In the triangle $ABC$, the heights $BE$ and $CD$ are drawn. If $AC \cdot CE= 88$ and $AB \cdot BD= 108$. Calculate $BC$ (Answer:$14$)

My progress:

$AC\cdot CE = 88 \rightarrow b \cdot n =88 \\ AB \cdot BD = 108 \rightarrow c \cdot BD = 108\\ \triangle ABE\sim \triangle ACD \implies\\ \frac{AB}{AC}=\frac{BE}{CD}=\frac{AE}{AD}\rightarrow \frac{c}{b}=\frac{h}{p}=\frac{m}{AD}\\ \triangle CDB:: p^2+BD^2 = a^2\\ \triangle CDA: DA^2+p^2=b^2\\ a^2-BD^2 =b^2-AD^2 \\ \text{T.Poncelet} \triangle ACD-ED\\ m\cdot CH \cdot BD = n \cdot HD \cdot c\implies\\ \text{T.Poncelet} \triangle ABE-DC\\ AD \cdot BH \cdot n =BD \cdot EH \cdot b$

but I can't equate...

Answer 1

Notice that $ACFD$ and $ABFE$ are concyclic. So by the power of the points $C$ and $B$ we have $$CF\cdot CB= AC\cdot CE = 108$$ and $$BF\cdot CB= BD\cdot BA = 88$$ so $$BC ^2 = BF\cdot CB + CF\cdot CB = 88+108 = 196$$ and thus $BC = 14$.

Answer 2

As $ \small BDEC$ is cyclic, $ \small HE \cdot BH = CH \cdot HD$ and as $ \small ADHE$ is cyclic, $ \small BH \cdot BE = BD \cdot AB, CH \cdot CD = CE \cdot AC$. We will use them in our work below.

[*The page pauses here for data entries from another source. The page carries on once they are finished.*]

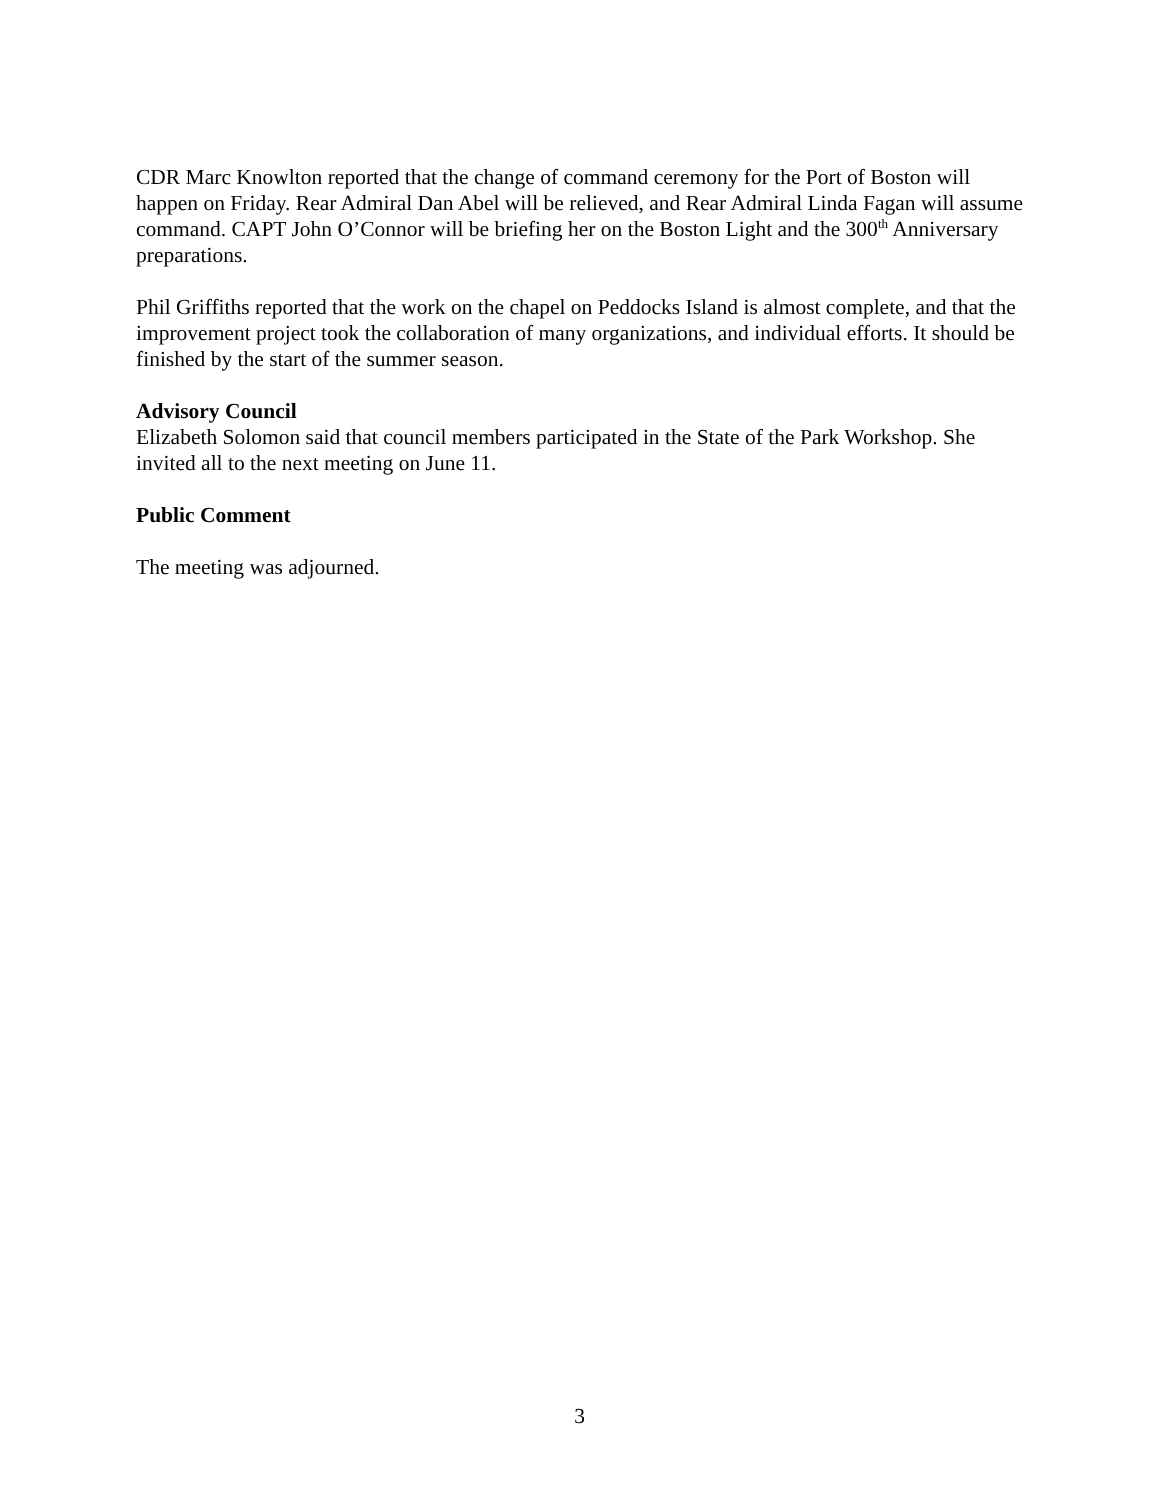CDR Marc Knowlton reported that the change of command ceremony for the Port of Boston will happen on Friday. Rear Admiral Dan Abel will be relieved, and Rear Admiral Linda Fagan will assume command. CAPT John O’Connor will be briefing her on the Boston Light and the 300<sup>th</sup> Anniversary preparations.
Phil Griffiths reported that the work on the chapel on Peddocks Island is almost complete, and that the improvement project took the collaboration of many organizations, and individual efforts. It should be finished by the start of the summer season.
Advisory Council
Elizabeth Solomon said that council members participated in the State of the Park Workshop. She invited all to the next meeting on June 11.
Public Comment
The meeting was adjourned.
3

$$ \small \begin {aligned} BC^2 & = BE^2 + CE^2 \\ & = (BH+HE) \cdot BE + CE^2 \\ & = BH \cdot BE + HE \cdot (BH+HE) + CE^2 \\ & = BH \cdot BE + HE \cdot BH + HE^2 + CE^2 \\ & = BH \cdot BE + HE \cdot BH + CH^2 \\ & = BD \cdot AB + CH \cdot (HD + CH) \\ & = BD \cdot AB + CH \cdot CD \\ & = BD \cdot AB + CE \cdot AC \\ \end {aligned} $$